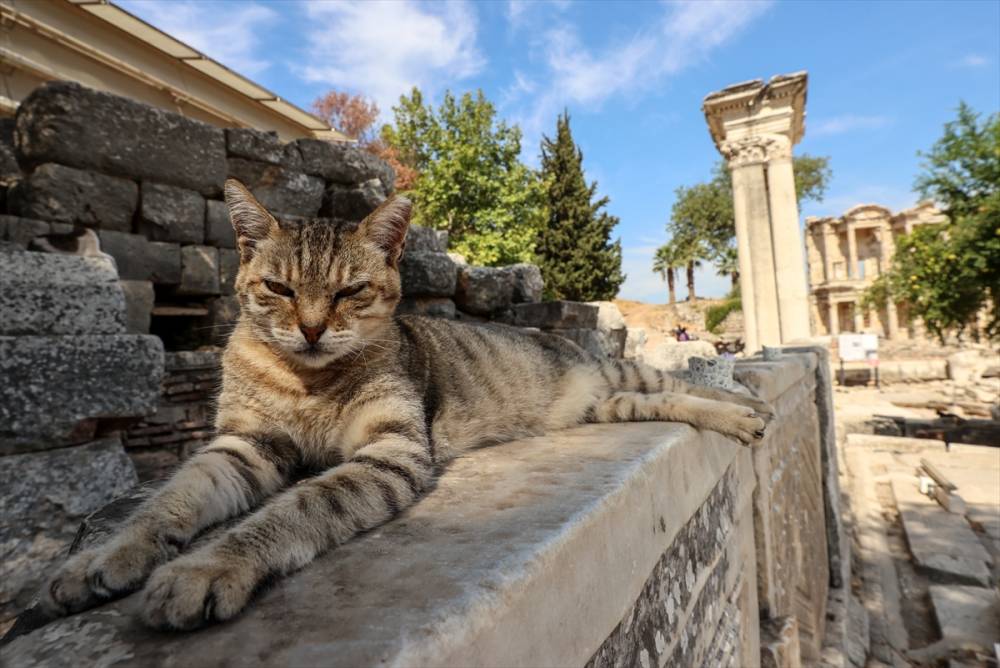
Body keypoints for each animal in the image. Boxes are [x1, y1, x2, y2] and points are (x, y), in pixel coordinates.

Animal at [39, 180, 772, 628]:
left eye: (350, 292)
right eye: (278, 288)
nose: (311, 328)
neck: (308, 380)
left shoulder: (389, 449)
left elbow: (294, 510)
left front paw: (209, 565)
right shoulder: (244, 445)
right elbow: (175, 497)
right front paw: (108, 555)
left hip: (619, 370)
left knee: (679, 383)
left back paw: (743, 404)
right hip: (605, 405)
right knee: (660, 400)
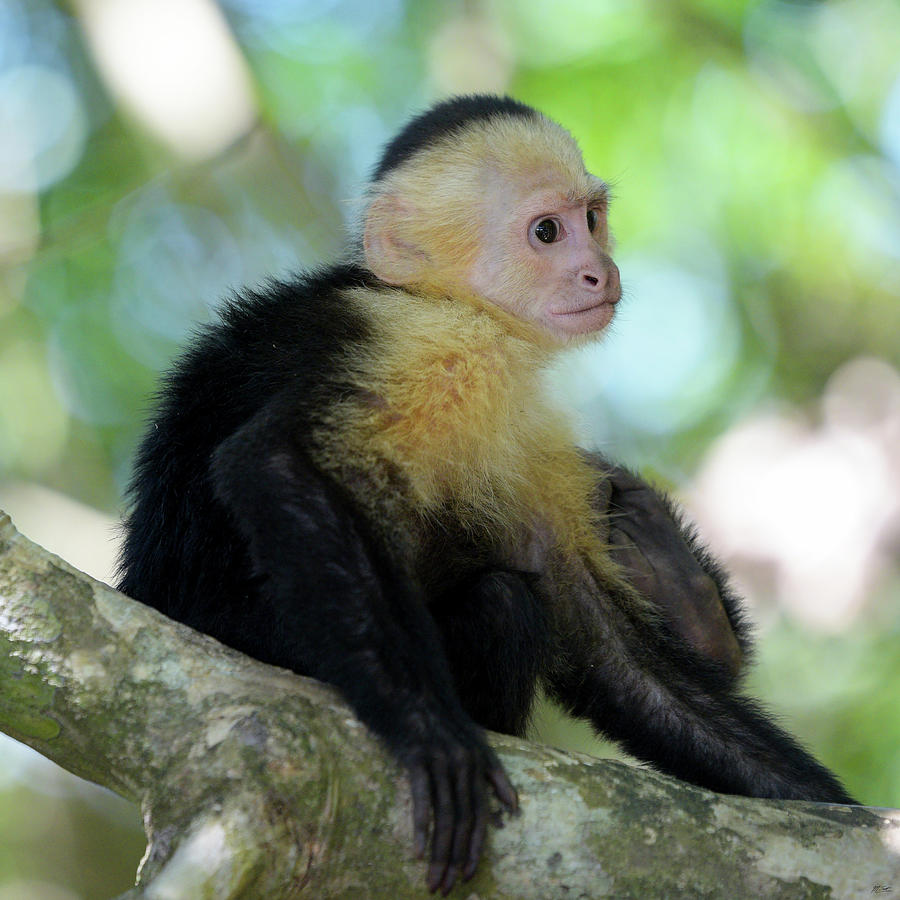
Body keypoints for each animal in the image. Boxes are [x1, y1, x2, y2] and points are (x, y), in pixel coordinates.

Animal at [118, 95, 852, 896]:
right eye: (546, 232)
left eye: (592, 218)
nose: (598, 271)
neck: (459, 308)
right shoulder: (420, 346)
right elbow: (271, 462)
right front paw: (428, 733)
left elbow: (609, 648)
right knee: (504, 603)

==

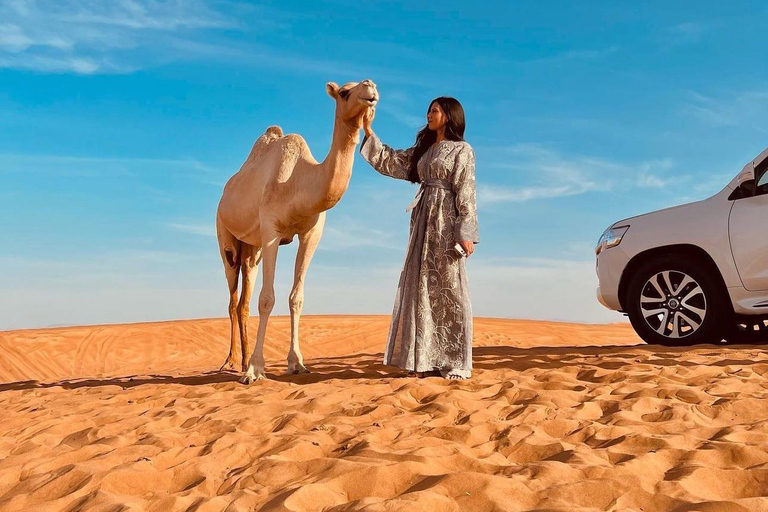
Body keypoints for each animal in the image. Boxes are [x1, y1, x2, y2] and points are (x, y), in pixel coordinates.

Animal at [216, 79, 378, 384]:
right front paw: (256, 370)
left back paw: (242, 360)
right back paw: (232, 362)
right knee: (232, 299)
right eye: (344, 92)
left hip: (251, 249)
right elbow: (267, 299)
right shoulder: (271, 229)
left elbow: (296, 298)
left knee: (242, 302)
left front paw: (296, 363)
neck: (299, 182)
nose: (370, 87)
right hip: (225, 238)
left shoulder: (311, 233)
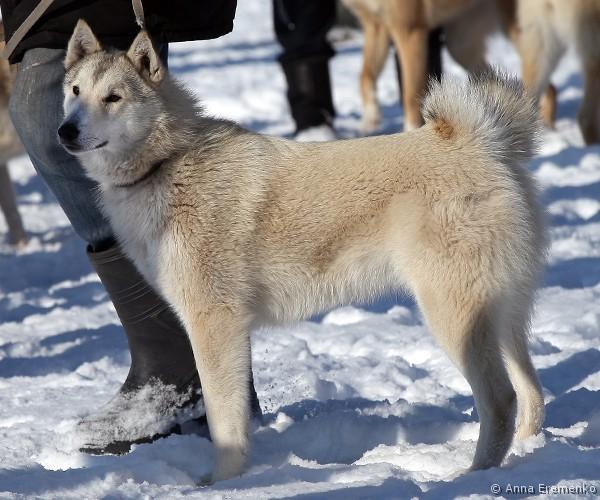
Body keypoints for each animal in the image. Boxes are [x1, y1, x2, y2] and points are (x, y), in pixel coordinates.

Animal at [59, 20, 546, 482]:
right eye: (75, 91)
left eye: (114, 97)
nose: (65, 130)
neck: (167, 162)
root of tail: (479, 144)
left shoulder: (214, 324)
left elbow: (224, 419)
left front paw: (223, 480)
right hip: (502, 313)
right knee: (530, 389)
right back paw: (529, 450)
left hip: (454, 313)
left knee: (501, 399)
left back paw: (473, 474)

...

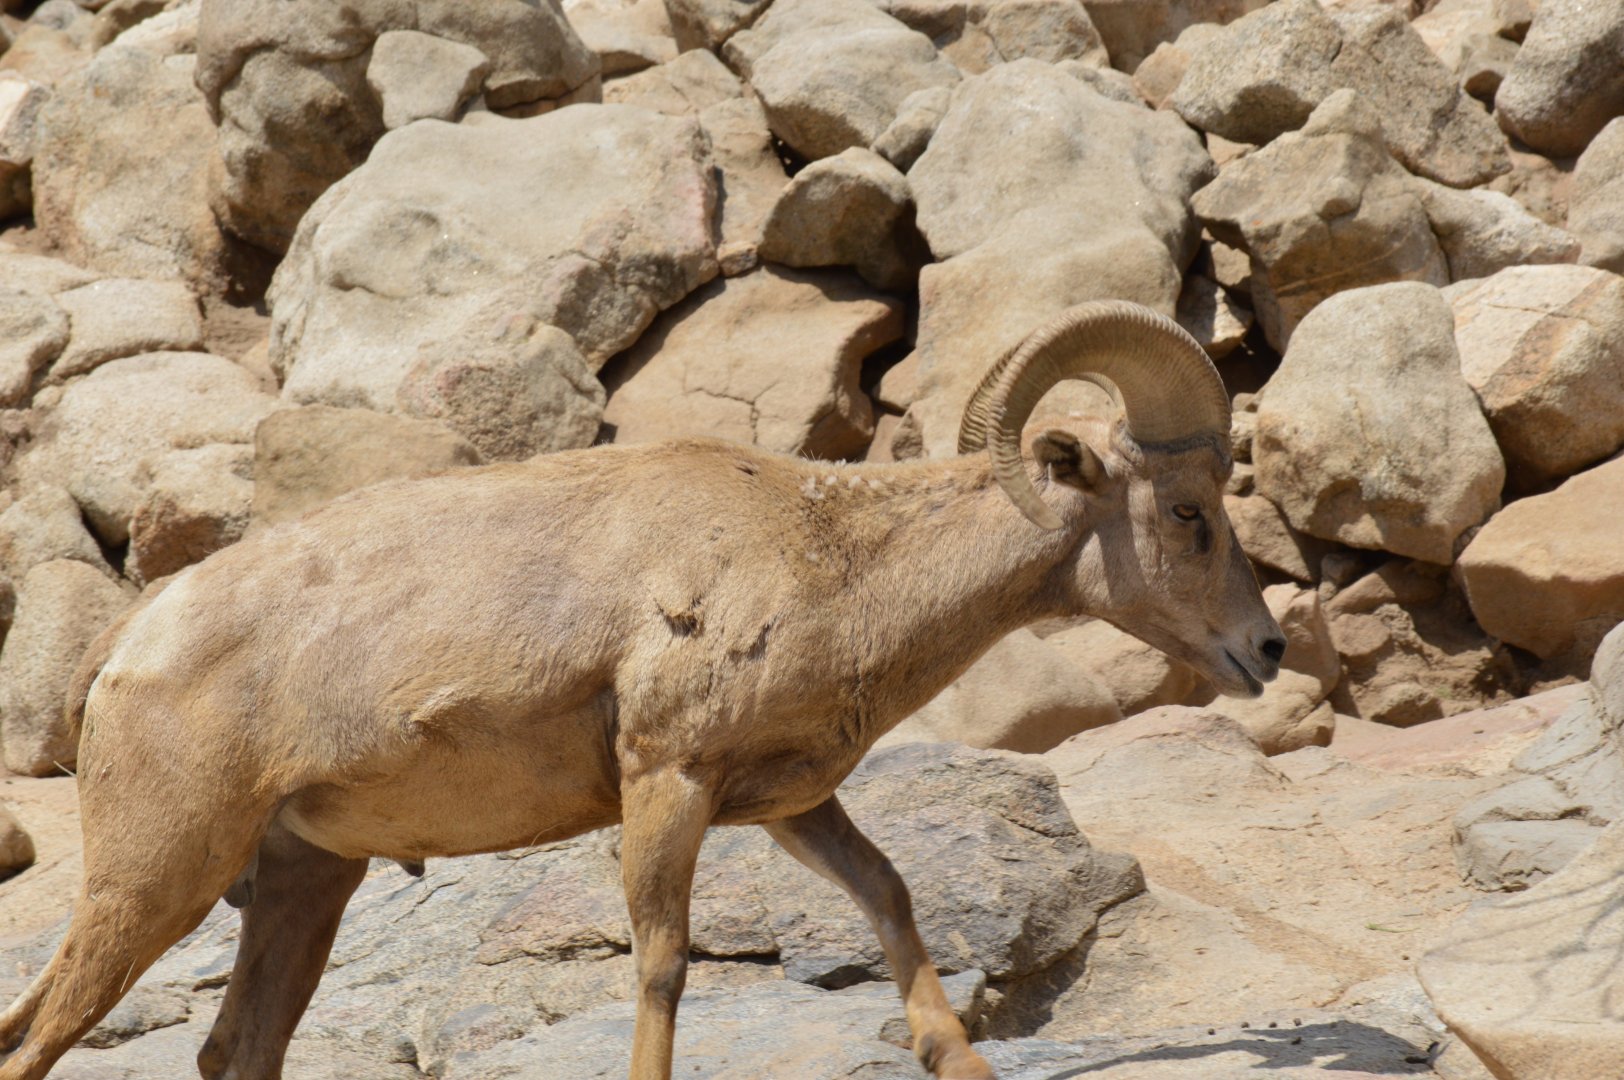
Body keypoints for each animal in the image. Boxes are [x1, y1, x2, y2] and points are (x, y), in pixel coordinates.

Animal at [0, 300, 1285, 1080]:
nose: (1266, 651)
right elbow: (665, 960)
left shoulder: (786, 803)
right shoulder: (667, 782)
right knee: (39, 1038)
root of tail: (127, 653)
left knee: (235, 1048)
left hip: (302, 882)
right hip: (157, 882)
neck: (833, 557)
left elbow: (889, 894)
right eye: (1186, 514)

## YOUR GOAL
Return, with no change at all, every line in the entries above from the line containing "nose: (598, 271)" through the line containing "right knee: (504, 603)".

## THE ANSWER
nose: (598, 271)
neck: (459, 308)
right shoulder: (420, 346)
right elbow: (271, 462)
right front paw: (428, 733)
left elbow: (609, 648)
right knee: (504, 603)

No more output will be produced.